В свете этих базовых положений к вечным попыткам властей грести в армию всех будущих физиков и лириков вполне применимо классическое выражение: это хуже, чем преступление, — это ошибка. Это не государственное, а антигосударственное понимание общественной пользы, ибо разделение труда, повторяю, неизбежно приводит и к разделению ценностей, а потому невозможно, чтобы ценности военной аристократии овладели ученым и гуманитарным сообществом. Принуждать же аристократию, или, если хотите, элиту общества, тоже недопустимо: именно элита и есть главный источник народной воли, а потому она не может управляться какой-то иной волей. По отношению к аристократии дальновидная власть должна особенно крепко усвоить золотое правило государственной политики: нельзя насиловать тех, в чьей любви нуждаешься, выиграешь в силе — проиграешь в преданности. А преданность элиты — основа прочности государства и прежде всего — его обороноспособности.

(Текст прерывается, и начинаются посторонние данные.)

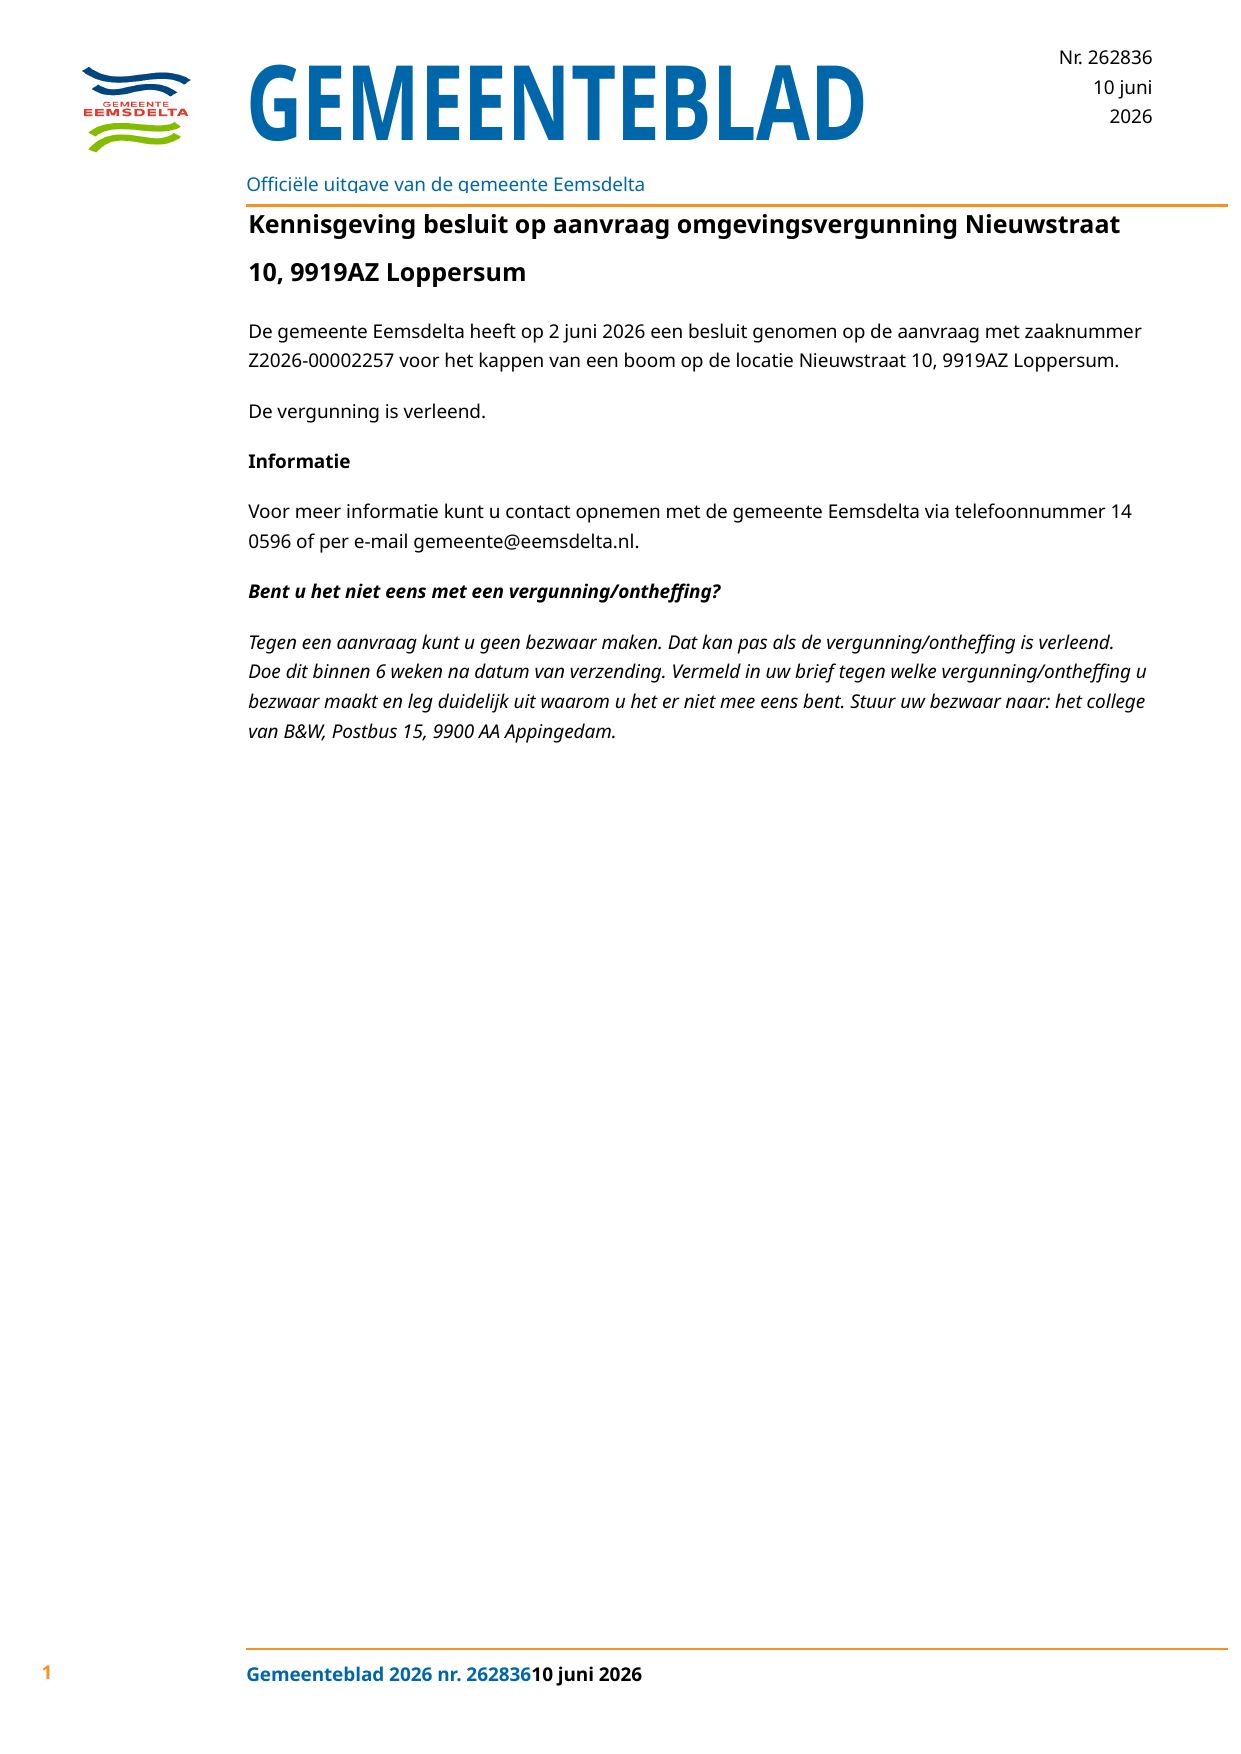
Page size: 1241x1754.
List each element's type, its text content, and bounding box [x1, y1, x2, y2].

text Informatie [248, 448, 1152, 474]
text Tegen een aanvraag kunt u geen bezwaar maken. Dat kan pas als de vergunning/ontheffing is verleend. Doe dit binnen 6 weken na datum van verzending. Vermeld in uw brief tegen welke vergunning/ontheffing u bezwaar maakt en leg duidelijk uit waarom u het er niet mee eens bent. Stuur uw bezwaar naar: het college van B&W, Postbus 15, 9900 AA Appingedam. [248, 629, 1152, 744]
text De vergunning is verleend. [248, 398, 1152, 424]
text Kennisgeving besluit op aanvraag omgevingsvergunning Nieuwstraat 10, 9919AZ Loppersum [248, 207, 1152, 288]
text Bent u het niet eens met een vergunning/ontheffing? [248, 579, 1152, 604]
picture [41, 47, 231, 172]
text Voor meer informatie kunt u contact opnemen met de gemeente Eemsdelta via telefoonnummer 14 0596 of per e-mail gemeente@eemsdelta.nl. [248, 499, 1152, 554]
text De gemeente Eemsdelta heeft op 2 juni 2026 een besluit genomen op de aanvraag met zaaknummer Z2026-00002257 voor het kappen van een boom op de locatie Nieuwstraat 10, 9919AZ Loppersum. [248, 318, 1152, 373]
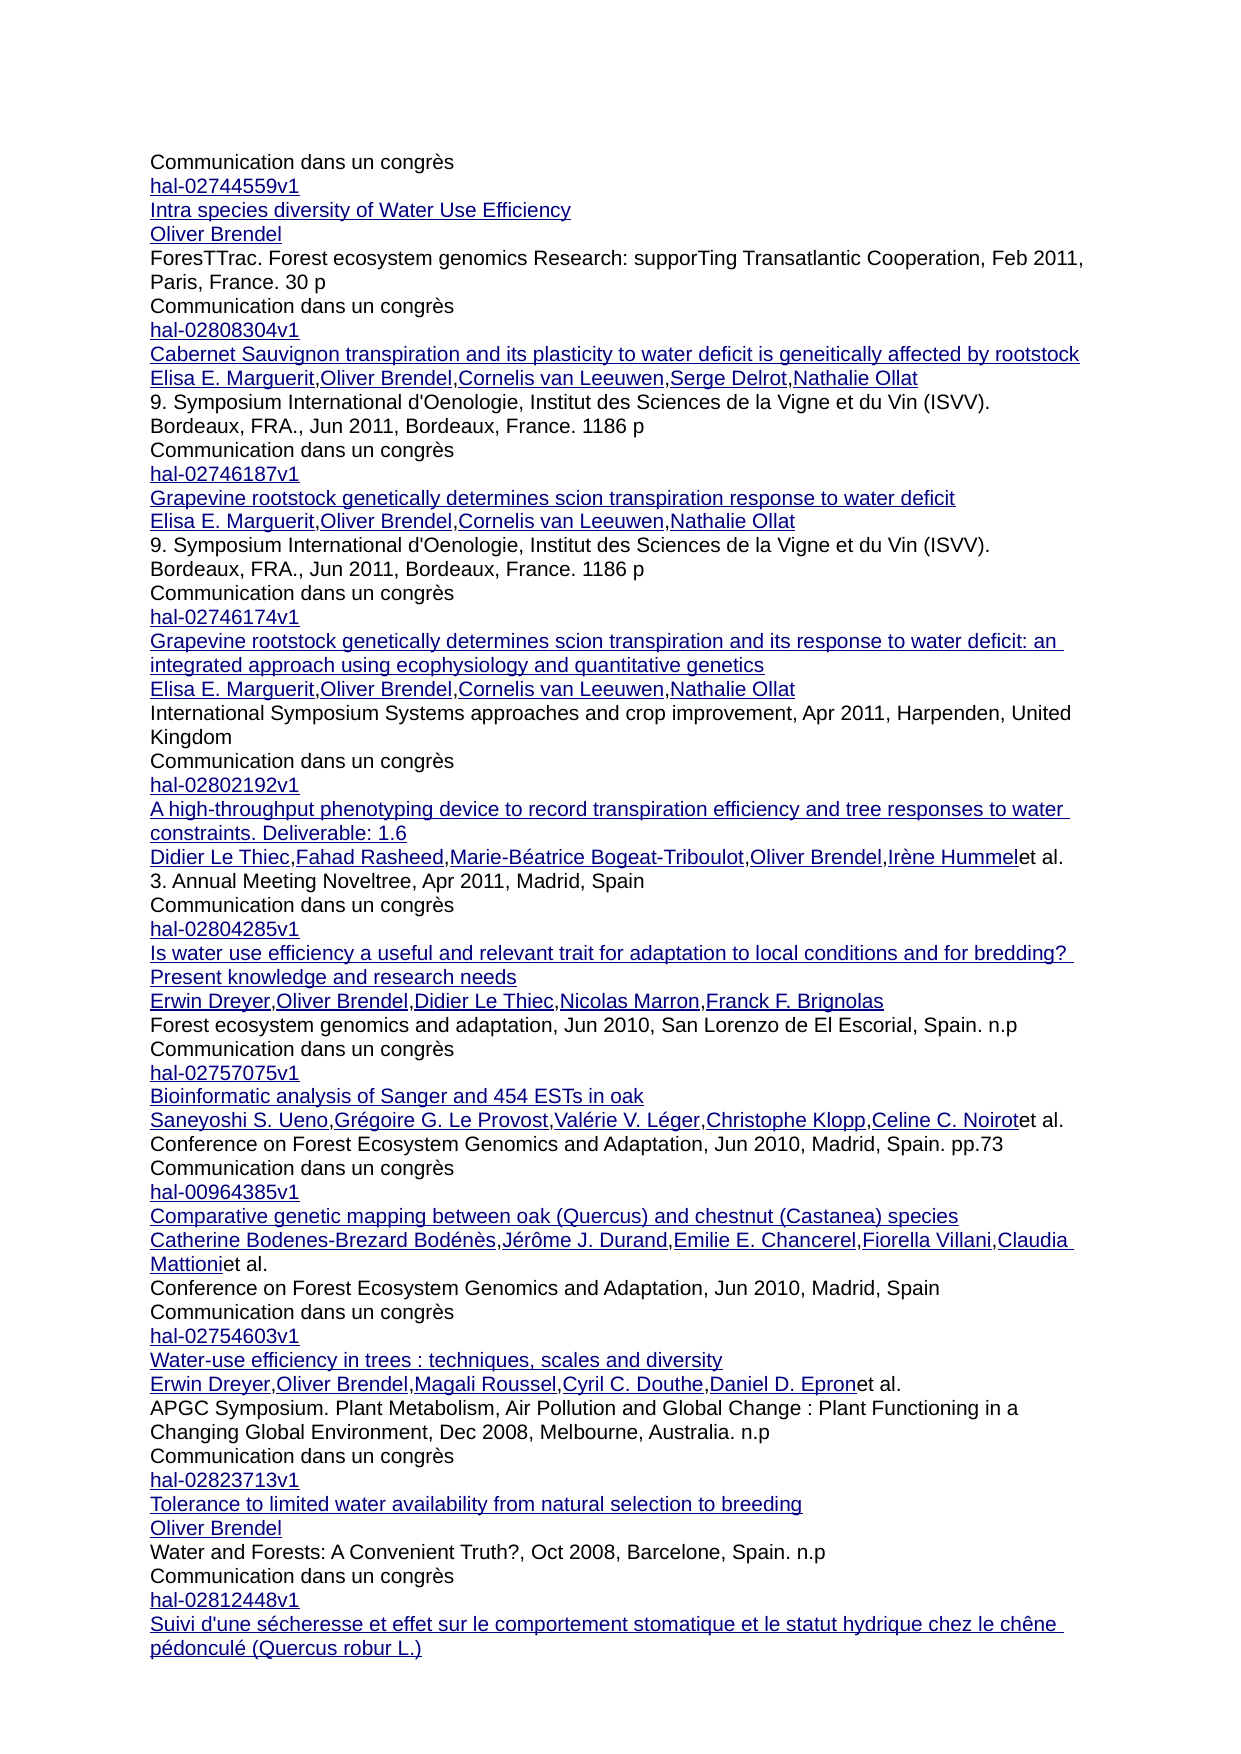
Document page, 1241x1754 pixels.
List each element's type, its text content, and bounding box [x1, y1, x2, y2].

Военные должны строить собственное здание собственной, военной, аристократии, но не разбирать для этого чужие. Люди не кирпичи, в семнадцать лет будущие аристократы уже обретают духовную специализацию, и переориентировать их практически невозможно. Можно лишь обрести в их лице раздраженных оппозиционеров.
Все грандиозные успехи сначала царской России, а затем Советского Союза, достигнутые запугиванием и унижением аристократии, привели к тому, что она психологически отделилась от собственного государства и, превратившись в интеллигенцию, принялась не покладая рук демонизировать его, одновременно идеализируя потенциального противника.
Результат подобного пораженчества показал себя дважды в течение семидесяти лет. Неужто нужно повторять одну и ту же глупость трижды, как это делается в сказках, тоже далеко не всегда имеющих хороший конец?
Если смотреть с точки зрения вечности, между властью, аристократией и простым народом нет никаких непримиримых противоречий — они все нуждаются друг в друге, не могут обойтись друг без друга. Медный всадник, попирающий маленького человека, конечно, необыкновенно мощный образ (и Мережковский полностью одобрял такую ситуацию: герой и не должен считаться с плебсом), но обратим внимание — Медный всадник еще и гениальное произведение искусства, к которому со всего света тянутся туристы. И потомки бедного Евгения из Читы и Самары считают делом чести сфотографироваться у каменной волны его постамента…
Ибо и у власти, и у аристократии, и у рядового человека есть один общий могущественный враг — скука, ощущение ничтожности и бессмысленности существования. И Медный всадник не только требует жертв — он еще и открывает гению путь к бессмертию, а жизнь обычного человека наполняет смыслом и красотой. Государство, аристократия и простой народ перед зданием Сената протягивают друг другу руку.
Начинать с крыши
Либеральная сказка конца восьмидесятых вопросы безопасности вообще не рассматривала, ибо главным источником опасности считались мы сами. Кто ж на нас станет нападать, когда мы сделаемся демократическими! А когда жестокая реальность по обыкновению обнажила свои стальные зубы, явилась новая подпорка — Профессиональная Армия.
Но вот А. Храмчихин в чрезвычайно дельной статье «Военное строительство в России» («Знамя», № 12, 2005) приходит к весьма печальному итогу: единоспасающая Профессиональная Армия такой же либеральный фантом, как и Рынок, который автоматически «все расставит по местам». Логика автора приблизительно такова: не надо придумывать красивое слово «профессионал», когда речь идет о наемнике; за деньги можно убивать, но за деньги нельзя умирать; контрактный принцип в развитых странах резко ухудшает качество личного состава, очень часто не способного даже за пять лет освоить сложную современную технику, которую умный солдат осваивает за полгода. Поэтому «в той армии, которая нужна России, служить должны все (включая студентов), за исключением тех, кто не может по медицинским показаниям». «Гражданский контроль над армией должен обеспечить соблюдение всех прав военнослужащих. Только ГРАЖДАНИН может быть сознательным защитником страны».